Just last month, the central bank implemented a 25-basis-point interest rate hike, raising its key policy rate to 4.75 percent. This action brought the total tightening in the current cycle to 50 basis points. Such decisive policy actions underscore the urgent need for a cohesive and experienced Monetary Board to guide the country's economic stability and ensure effective policy formulation.
Under the provisions of the New Central Bank Act, Monetary Board members are appointed for a fixed term of six years and are eligible for reappointment only once. Mr. Wassmer and Mr. Querubin’s new terms, running until July 2032, align precisely with this legal framework. The retention of these two seasoned professionals is seen as a strategic move by President Marcos Jr. to ensure policy continuity and to leverage their combined expertise in financial markets and risk management to address prevailing economic headwinds effectively. Their continued presence on the board is expected to contribute significantly to the BSP's ability to respond dynamically to evolving economic conditions and uphold its mandate of price stability and a sound financial system.
The Monetary Board itself is meticulously structured to ensure a robust mix of expertise. It comprises the BSP governor, who serves as chair, one Cabinet member, and five full-time members drawn from the private sector. The reappointments of Wassmer and Querubin maintain the board’s crucial balance of specialized knowledge, ensuring a diverse yet complementary skill set for its critical decision-making processes.
Their initial appointments in 2024 came at a moment when the central bank sought to shore up public trust and institutional credibility. The resignations of Mr. Tolentino and Ms. Aquino were a direct consequence of allegations related to a "ghost employees" controversy, a governance issue that highlighted the imperative for stringent oversight and ethical conduct within the central bank. President Marcos Jr.'s subsequent appointments, and now reappointments, can be seen as a deliberate move to reinforce the integrity and stability of the central bank's crucial decision-making body, demonstrating a commitment to strong, untainted leadership.
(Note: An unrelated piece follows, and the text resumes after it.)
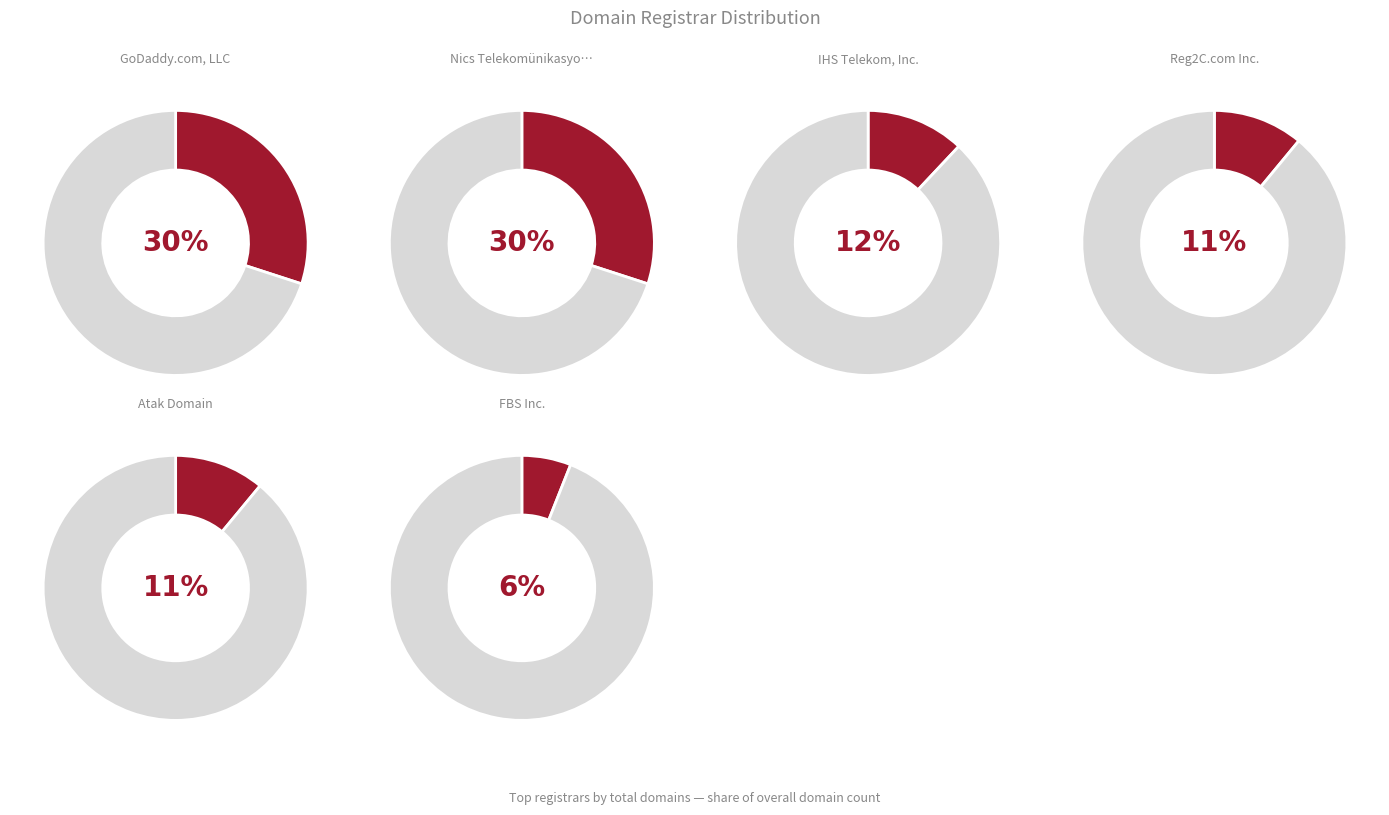

Which has a higher value, Nics Telekomünikasyon or GoDaddy.com, LLC?

GoDaddy.com, LLC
The challenges ahead for the Monetary Board are multifaceted and extend beyond merely managing inflation and supporting economic growth. The board must also contend with external shocks from the global economy, volatile international market conditions, and the ongoing imperative to strengthen the country's domestic financial resilience against unforeseen future crises.
The retention of these two seasoned professionals signals a clear intent from the Marcos administration to uphold stability and prioritize experienced leadership as the nation’s monetary policy navigates a complex economic future.